Set down the full listing below word for word; pictures stay out of the copy.

[MATERIALS PROVIDED]

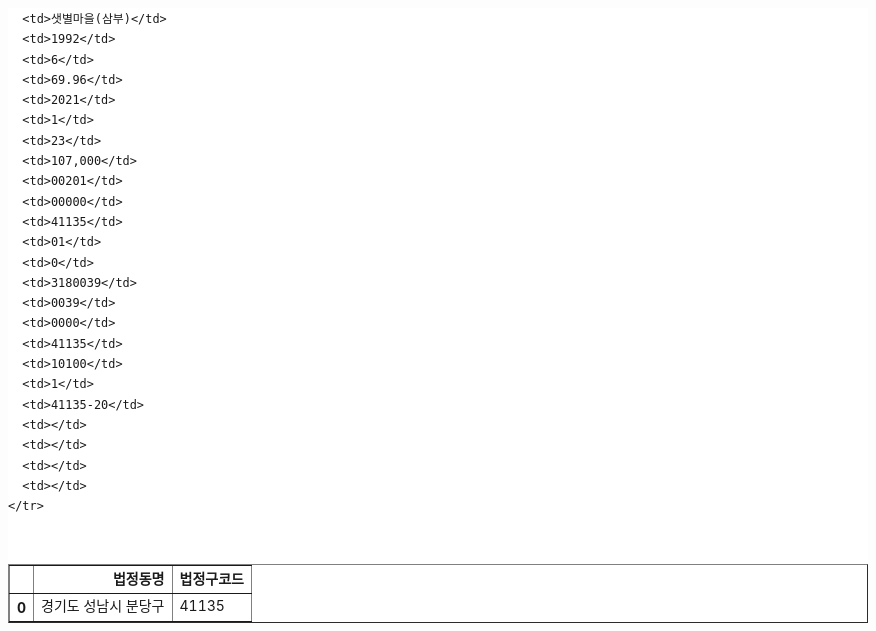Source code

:       <td>샛별마을(삼부)</td>
      <td>1992</td>
      <td>6</td>
      <td>69.96</td>
      <td>2021</td>
      <td>1</td>
      <td>23</td>
      <td>107,000</td>
      <td>00201</td>
      <td>00000</td>
      <td>41135</td>
      <td>01</td>
      <td>0</td>
      <td>3180039</td>
      <td>0039</td>
      <td>0000</td>
      <td>41135</td>
      <td>10100</td>
      <td>1</td>
      <td>41135-20</td>
      <td></td>
      <td></td>
      <td></td>
      <td></td>
    </tr>
  </tbody>
</table>
</div>


<br>



<div>
<style scoped>
    .dataframe tbody tr th:only-of-type {
        vertical-align: middle;
    }

    .dataframe tbody tr th {
        vertical-align: top;
    }

    .dataframe thead th {
        text-align: right;
    }
</style>
<table border="1" class="dataframe">
  <thead>
    <tr style="text-align: right;">
      <th></th>
      <th>법정동명</th>
      <th>법정구코드</th>
    </tr>
  </thead>
  <tbody>
    <tr>
      <th>0</th>
      <td>경기도 성남시 분당구</td>
      <td>41135</td>
    </tr>
  </tbody>
</table>
</div>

[/MATERIALS PROVIDED]

WRITTEN RESPONSE
Source code

:       <td>샛별마을(삼부)</td>
      <td>1992</td>
      <td>6</td>
      <td>69.96</td>
      <td>2021</td>
      <td>1</td>
      <td>23</td>
      <td>107,000</td>
      <td>00201</td>
      <td>00000</td>
      <td>41135</td>
      <td>01</td>
      <td>0</td>
      <td>3180039</td>
      <td>0039</td>
      <td>0000</td>
      <td>41135</td>
      <td>10100</td>
      <td>1</td>
      <td>41135-20</td>
      <td></td>
      <td></td>
      <td></td>
      <td></td>
    </tr>
  </tbody>
</table>
</div>


<br>



<div>
<style scoped>
    .dataframe tbody tr th:only-of-type {
        vertical-align: middle;
    }

    .dataframe tbody tr th {
        vertical-align: top;
    }

    .dataframe thead th {
        text-align: right;
    }
</style>
<table border="1" class="dataframe">
  <thead>
    <tr style="text-align: right;">
      <th></th>
      <th>법정동명</th>
      <th>법정구코드</th>
    </tr>
  </thead>
  <tbody>
    <tr>
      <th>0</th>
      <td>경기도 성남시 분당구</td>
      <td>41135</td>
    </tr>
  </tbody>
</table>
</div>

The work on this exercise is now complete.